DOCUMENT TEXT ::
>>>

Video: Berkshire Farm Girl brings in the wheat harvest

Harvest wrapped-up last weekend at Rookery Farms, near Newbury, with a crop of Extase winter wheat destined for the milling market. Overall wheat yields came in at 10t/ha.

We spoke to Eleanor Gilbert, aka Berkshire Farm Girl, who juggled working on the harvest at the family farm, with her university course.

See also: Harvest 2022: The 5 top-yielding winter wheat varieties map

Watch the video of Eleanor’s harvest and read the full report below:

Farm facts: Rookery Farms, Curridge, Thatcham, Berkshire

  • Area 750ha of sandy land over chalk
  • Cropping Winter and spring wheat, winter and spring barley, and oilseed rape, with three-year leys, maize and turnips grown to feed beef cattle and sheep

Variable moisture levels

Scorching hot and dry conditions proved challenging, triggering the harvest team to combine late at night or early in the morning to avoid low moisture contents.

“It’s been such a variable year,” says Miss Gilbert. “We started combining at 9 o’clock one night and the moisture content came in at 5%, so we had to stop and kick-start again at 4 o’clock in the morning.

“We managed to harvest through the entire next day due to the risk of a few thunder storms. As the land was heavier on the last block we cut, moisture levels came in at 10%,” she says.

With all 390ha of winter wheat now safely in the grain store, Miss Gilbert says it’s hard to believe that this time last year the farm was just getting into the thick of wheat harvest.

“It’s crazy how the weather and seasons change year-on-year and affect crops so differently. Last season, we were praying for a minimum of 15% moisture.”

The farm would usually receive 500mm of average rainfall, but less than half of this has fallen this year.

<<<

COLLECTED DATA ::
>>>

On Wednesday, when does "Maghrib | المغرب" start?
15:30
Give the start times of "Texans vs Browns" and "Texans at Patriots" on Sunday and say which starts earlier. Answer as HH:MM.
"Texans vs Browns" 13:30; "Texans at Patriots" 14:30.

<<<

TASKS FOR THIS EXERCISE ::
A - In the wheat harvest article, write out the part that opens with the words containing "Watch the video" and closes with "in the morning.".
B - Put this sentence from the wheat harvest article into Spanish: "The farm would usually receive 500mm of average rainfall, but less than half of this has fallen this year."

ANSWERS BELOW ::
A -
Watch the video of Eleanor’s harvest and read the full report below:

Farm facts: Rookery Farms, Curridge, Thatcham, Berkshire

  • Area 750ha of sandy land over chalk
  • Cropping Winter and spring wheat, winter and spring barley, and oilseed rape, with three-year leys, maize and turnips grown to feed beef cattle and sheep

Variable moisture levels

Scorching hot and dry conditions proved challenging, triggering the harvest team to combine late at night or early in the morning to avoid low moisture contents.

“It’s been such a variable year,” says Miss Gilbert. “We started combining at 9 o’clock one night and the moisture content came in at 5%, so we had to stop and kick-start again at 4 o’clock in the morning.

B - La granja normalmente recibiría 500 mm de precipitación media, pero este año ha caído menos de la mitad.